A molten Dwarven fortress atop cold, snowy mountains; a jungle of merciless danger and adventure; and people of all types to be found in every corner of the world, partaking in a cultural phenomenon unlike any other.
In 2004, this was some of what awaited those who entered Blizzard Entertainment’s World of Warcraft, a game that changed the landscape of online role-playing games forever. Since its launch as an immediate hit and cementing its spot in popular nomenclature, the game’s content has only grown in scope. What started as an ambitious project into unknown territory has become a perennial king of the industry that set the example for others for years to come.
Now, fresh off the heels of WoW’s latest content expansion, Battle for Azeroth, Blizzard is preparing a new kind of journey — this summer, players will get to go back to where it all began in World of Warcraft: Classic.
For the past several years, the ability to play the game in its original version has been a hotly requested commodity from Blizzard’s player base. Some of the most ardent fans have even created privately run versions of the game where players have been able to enjoy the game in this desired original version, albeit through unofficial means. But in a few months from now, that won’t have to be the case for them anymore.
My own personal experience with World of Warcraft? Well, I played it in 2005 through 2006, shortly after its release. As a youngling with copious free time, I did a lot of adventuring in the world of Azeroth those many years ago. In the grand scheme, though, I know that it was only a short amount of the game’s lifespan to come, by the year 2019. While I have scantly played the game since, I have kept tabs on it and know much of the changes brought forth during my absence. While I can’t have a real opinion on WoW’s present state without playing it, what I can share is my experience with the game and what I anticipate in Classic.
As a budding teenager who would rather be a bombastic dwarf paladin than a quiet human high schooler, playing WoW was a magical time indeed for younger me. It filled a void of community that is often felt by introverted kids in high school who are still trying to figure themselves out (because it’s not like I still haven’t figured myself out yet… yeah, totally have…). I got to be someone who I was on the inside, but couldn’t effectively summon forth into the real world.
There was loads of fun to be had playing the game — a vast world to explore, various quests to embark on, and dungeons to conquer. You could even battle other players, in organized capture-the-flag fashion or the more random “I am trying to eat some bread and now an orc is suddenly attacking me” variety. I enjoyed both in their own ways. A common aspect across the game was that progress was slow, but the scarcity principle might apply there — the more scarce progress is, the more treasured it is once you acquire it. And what’s self-achievement without the ability to show it off in front of others?

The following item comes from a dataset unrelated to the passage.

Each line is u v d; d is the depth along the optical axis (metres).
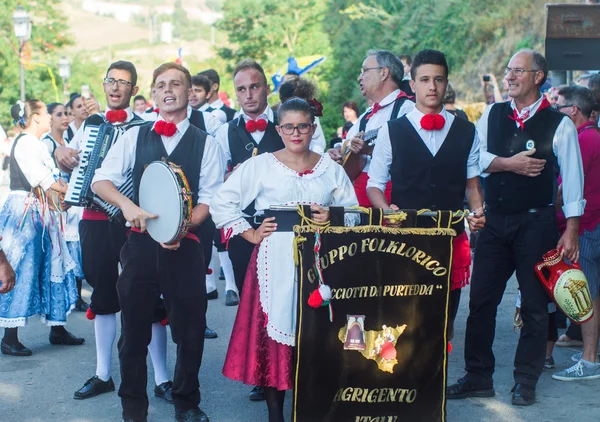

Kidding, of course. Well, maybe.
There were really all sorts of people that you might have come across while venturing out in the world. I played on what’s known as a “PvP,” or “player-versus-player” server, where a player can attack another in almost every area of the game, pending they were of opposite faction (there was one gladiatorial arena where faction loyalty was less of a rule and more of a guideline, though). This led to such aforementioned “I am trying to eat my bread and someone is killing me” moments. You could choose to play on a server without this anarchy-style gameplay, of course, though I do think playing in this mode added to the social element. Rivalries were formed, and great victories and defeats were had. It added layers, to say the least (layers of corpses on the ground, mainly).
I do think, though, that my experience with WoW was made most memorable by the social aspect. My character, as a paladin, had the ability to give other players “buffs,” or temporary improvements to their character’s power. I could give a buff to random players just walking by, and when I did, I’d often get a thanks from them in return, or a buff of their own, as we went our separate ways. That sort of interaction felt good and genuine. Pure, even. Sometimes, it really is the small things.
For a more specific moment, while I have many memories battling players or traversing dungeons with others, one of my standout memories was when my friends and I were exploring the world late at night. We decided to climb up a hill that was a bit secluded and off the beaten path, and the sun was rising. When we got to the top and looked at the view, I paused for a moment. Something about that moment felt still; peaceful. It’s a small moment, yet it stands out in my memory so many years later.
It’s moments like those that, more than capturing any flag, or eating bread over a dead orc, that I appreciate most, and I feel WoW was a mirror to real life in that way. Moments that you think you’ll look back on most are often the smaller ones you weren’t expecting to. I look forward to future players soon getting to experience that in the same world and on the same hills that I once did.